The study also hints at why extinction-based therapies (like cue exposure) might struggle in addiction: they’re trying to build new memories and override old ones in a circuit that cocaine has already engineered to resist change. A drug that restores normal excitability to vHPC-NAc neurons could make the brain more plastic and responsive to behavioral interventions.
Limitations and Open Questions
The study was conducted in male mice, and sex differences in cocaine addiction are well documented. Female mice show greater escalation of intake and higher relapse rates—findings that may or may not be driven by FosB/calreticulin signaling. Future work should test whether this mechanism scales to females.
Additionally, the work focuses on one brain circuit. Cocaine affects the entire reward system, prefrontal cortex, amygdala, and dorsal striatum—circuits not examined here. Whether FosB/ΔFosB operates similarly in these regions remains unknown.
Finally, the study uses acute cocaine self-administration over 14 days. Extended cocaine exposure over weeks or months might recruit additional mechanisms beyond FosB/calreticulin-mediated excitability suppression.

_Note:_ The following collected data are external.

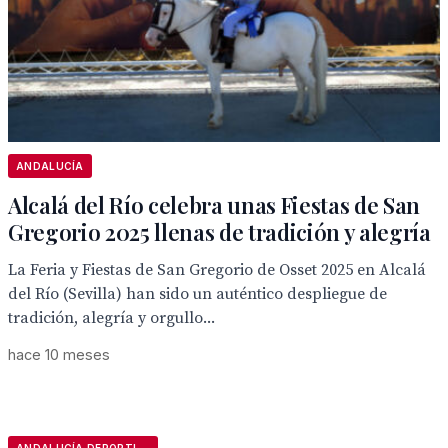
ANDALUCÍA
Alcalá del Río celebra unas Fiestas de San
Gregorio 2025 llenas de tradición y alegría
La Feria y Fiestas de San Gregorio de Osset 2025 en Alcalá
del Río (Sevilla) han sido un auténtico despliegue de
tradición, alegría y orgullo...
hace 10 meses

Citation: Eagle AL, Sugimoto C, Doyle MA, Anderson D, Mousavi SL, Dykstra M, Kuhn HM, Murray BR, Bastle RM, Simmons S, He J, Maze I, Mazei-Robison MS, Robison AJ. Transcriptional regulation of ventral hippocampus-nucleus accumbens circuit excitability drives cocaine seeking. Science Advances. 2026;12(10):eadv1236. DOI: 10.1126/sciadv.adv1236
Authors’ affiliations: Department of Physiology, Michigan State University (Eagle, Sugimoto, Doyle, Anderson, Mousavi, Dykstra, Kuhn, Murray, Maze, Mazei-Robison); Department of Neuroscience, University of Texas at Dallas (Mousavi, Bastle, Simmons, He, Robison); Friedman Brain Institute, Icahn School of Medicine at Mount Sinai (Kuhn); Department of Biochemistry, Michigan State University (Maze).